Not a day goes by without someone asking me, "Boodles, how do you always manage to look so fabulous?" So, I thought I would share my "secret" with all of you, my adoring fans -- It is Gia and her wonderful staff at Pour La Pooch. Not only do they primp and pamper me, but Gia always gives me a yummy chicken treat before I leave.

Monday, October 26, 2009

We Have A Winner

Modesty almost forbids me from mentioning the fact that I won the most creative costume award at the West Hollywood Dog Costume Contest yesterday. However, since I know how disappointed all my fans would be if I didn't share this wonderful news, I'm notifying all of you and sending along photos. I went as "A Sheep In Wolf's Clothing," and I must say that I was greeted with a warm reception by the spectators, the judges, and, especially, the MC, who I rewarded with a good licking.
I just love strutting down a runway, don't you? The flash bulbs, the applause, the joyous laughter -- it is just heaven. And then afterward, having all the paparazzi come over to take close ups and interview moi, well, it was just a lovely, lovely day. Plus, my beloved Godmother, June, came along to share it with me. I've already started making plans for next year. A gin fizz, Charles Lamb, Babe...well, I have a whole year to think about it.

Tuesday, October 20, 2009

West Hollywood Book Fair

I know this is a little late, but I wanted to tell you about the wonderful time I had at the West Hollywood Book Fair.

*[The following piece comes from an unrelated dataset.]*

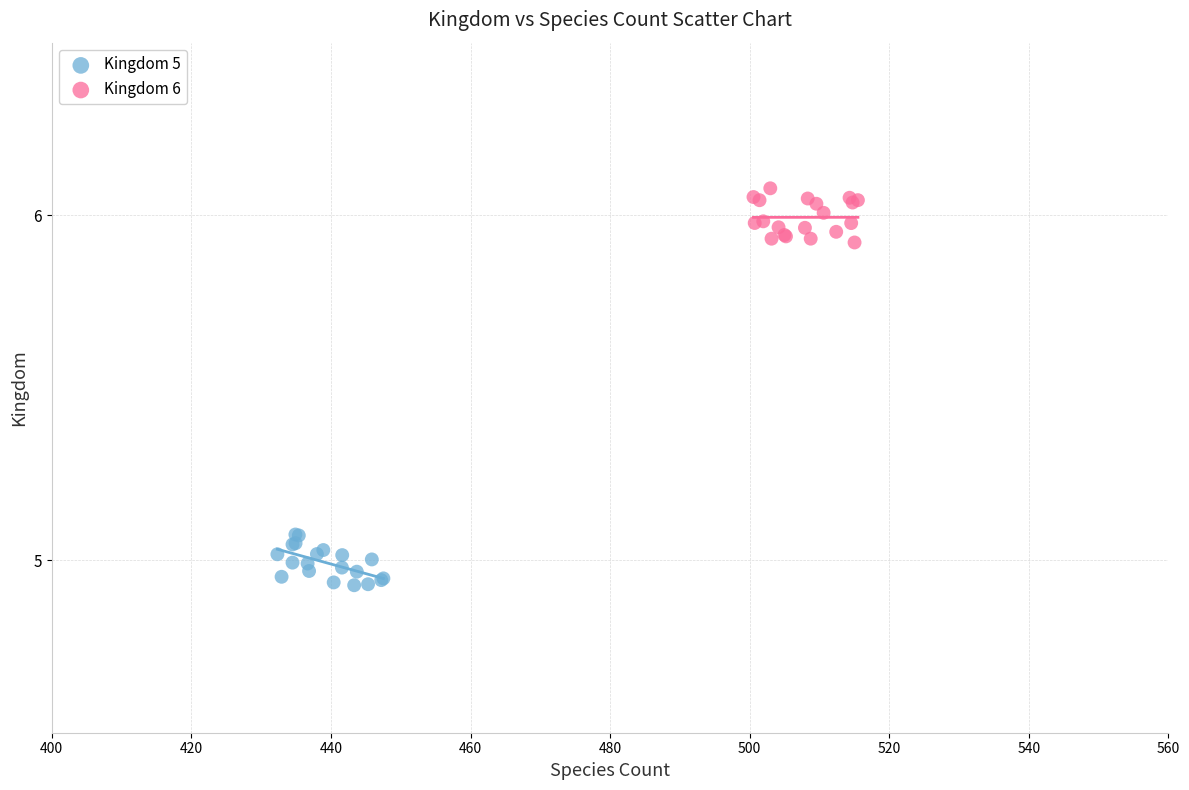

Which series reaches the minimum Y coordinate?

Kingdom 5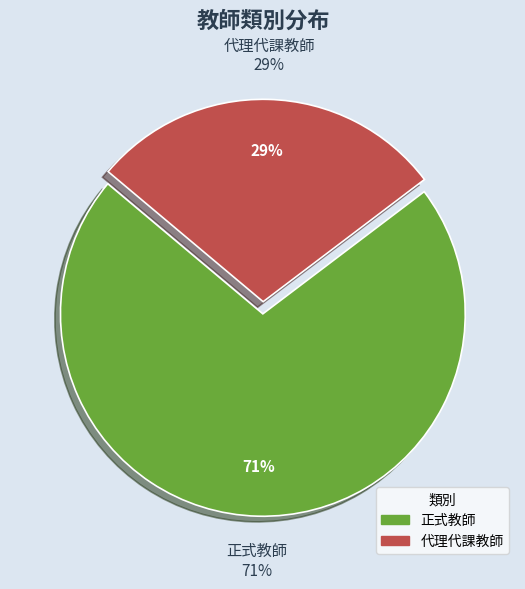

True or false: 代理代課教師 accounts for 29% of the total.

True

Mom and I met our dear friends, Oliver and Aunt Joy, there. We walked around to all of the booths, including the one for West Hollywood West PAWS. We stopped at a face painter -- she was terrific and made me up to look just like a lamb! I recommend this event highly. Anything that encourages people to read in a fun way is great. Mom reads to me all the time.

A RAT As Big As Your Head

According to 2e, it was a mouse and quite dead when I found it. However, here is the true story of my Defense of the Family. I was standing on the kitchen porch surveying the backyard, when I saw the RAT over by the barbeque. I immediately realized that it was a danger to my family. So, I crept closer until I was in pouncing range. With one mightly leap, I was on it, grabbed it by neck and gave it a fearsome shake. Now, I'll admit I'm not quite sure whether it died from the shaking or from terror at the sight of me, but I know it was not already dead. And that it was a RAT, a RAT as big as your head. Really.